I have written emails over the past few days to do it, but haven't sent them. I am scared that it will make him worse. But it also might be a relief.
I love him, but I feel like I can't take anymore. One minute he loves me and wants us to work together, the next minute he says he is confused and feels no emotions. It's not easy for me coping with that at the same time and trying to be a Mum and sorting out a new life without my partner. I just feel like the calls with him break my heart every single time.
wow you really are an amazing lady, so thoughtful.
Have you looked at getting professional support to help yourself cope with what's been thrown your way?

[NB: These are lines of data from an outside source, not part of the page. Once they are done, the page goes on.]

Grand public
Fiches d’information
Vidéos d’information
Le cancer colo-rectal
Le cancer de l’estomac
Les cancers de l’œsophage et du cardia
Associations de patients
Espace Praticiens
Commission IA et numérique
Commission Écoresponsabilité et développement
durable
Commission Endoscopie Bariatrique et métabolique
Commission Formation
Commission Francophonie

It's an awful lot to process and a neutral party won't judge your fiancé or you, and you might be able to share things with them that you don't want to share with friends /family.
I am seeing a therapist but don't seem to get any benefit out of it. She is a good one, so it's not her fault. I just feel unable to really share. A lot of time I feel numb. The only person I want to talk to is him. I do talk to him, but can't talk to him about how sad I am, how lonely, how lost. It wouldn't be appropriate obviously.
The only people I seem to actually ant t talk to is depressed people. That might sound odd, but it makes me feel like I can understand better where he is. It makes me feel closer to him.
I know that's strange probably.
dear Lady, when someone we love all of a sudden is hit by depression both your world as well as his is changed, because of this illness that strikes us down.
Although you feel annoyed by what he has done and given no consideration to your son or yourself, it's just that this illness doesn't allow for this, all he wants to do is be by himself, but that's only because of his depression, and now it follows through with you also needing help, so it's a two way effect.
I am just wondering at first whether his hives are not shingles, which I had and they are really sore, and all people could get them, but it's normally from stress and as lay in our body because of chicken pox.
His life now is trying to get over his depression and trying to sort himself out, which is not an easy feat and at the moment his life hasn't really begun to start the rebuilding, because it's a difficult job to do this.
From what you say is that he still loves you, but he is embarrassed by what has happened, plus he feels guilty for supposedly ending the relationship, and this has only happened by this god forsaken illness.
When we feel depressed we don't believe that the closest to us will be able to help, or that's one way we believe, or it could be our feeling is that we shouldn't let this illness affect the ones we truly love, so there's a couple of ways to look at it.
I know that you truly love him yourself, and that's why you have friends trying to get him occupied, however as much as this is lovely for you to do so, he may just some time to himself, but your friends will keep you informed.
The one thing to remember is that when somebody has depression, we can't push them into what we believe will be good for them, because that's crossing his boundaries, and the more we push the worse it becomes, just saying.
It's lovely that you have been able to join us, but under better circumstances would have better.
Stay with us because it can be a long road ahead, and now that your life has been turned around, there will people here to support you. L Geoff. x
Thank you Geoff. Your post was really helpful. I am trying my best to understand and give him space. it is very frustrating on the other side but I am trying to keep faith in the person he was before he was depressed.
Some days, honestly, I find it very hard to believe that he didn't just decide he didn't love me.